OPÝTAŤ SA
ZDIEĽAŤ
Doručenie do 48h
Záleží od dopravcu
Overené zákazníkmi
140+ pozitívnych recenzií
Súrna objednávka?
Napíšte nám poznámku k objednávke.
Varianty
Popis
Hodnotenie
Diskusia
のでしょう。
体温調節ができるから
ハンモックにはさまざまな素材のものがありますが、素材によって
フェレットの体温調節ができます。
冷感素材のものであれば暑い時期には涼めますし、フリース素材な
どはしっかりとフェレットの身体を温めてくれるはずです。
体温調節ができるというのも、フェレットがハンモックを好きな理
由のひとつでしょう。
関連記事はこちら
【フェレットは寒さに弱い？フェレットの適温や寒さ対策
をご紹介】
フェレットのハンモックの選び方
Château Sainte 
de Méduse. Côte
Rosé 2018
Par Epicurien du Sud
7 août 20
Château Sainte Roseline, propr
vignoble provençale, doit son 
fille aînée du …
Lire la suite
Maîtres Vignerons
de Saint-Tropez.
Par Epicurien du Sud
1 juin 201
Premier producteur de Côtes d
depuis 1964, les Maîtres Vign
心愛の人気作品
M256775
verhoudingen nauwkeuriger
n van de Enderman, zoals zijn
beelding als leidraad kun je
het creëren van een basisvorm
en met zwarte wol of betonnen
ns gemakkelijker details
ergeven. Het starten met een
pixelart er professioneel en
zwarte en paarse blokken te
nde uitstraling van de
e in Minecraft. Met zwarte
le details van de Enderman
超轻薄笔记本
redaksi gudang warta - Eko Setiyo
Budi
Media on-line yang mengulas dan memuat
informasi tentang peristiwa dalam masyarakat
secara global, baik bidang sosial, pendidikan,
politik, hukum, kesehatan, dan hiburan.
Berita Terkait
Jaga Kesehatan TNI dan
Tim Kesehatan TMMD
_ _ _ _ _ _ _
### What you will do
Give only the number of lines in the data above that contain the word "zwarte".

### Expected answer
3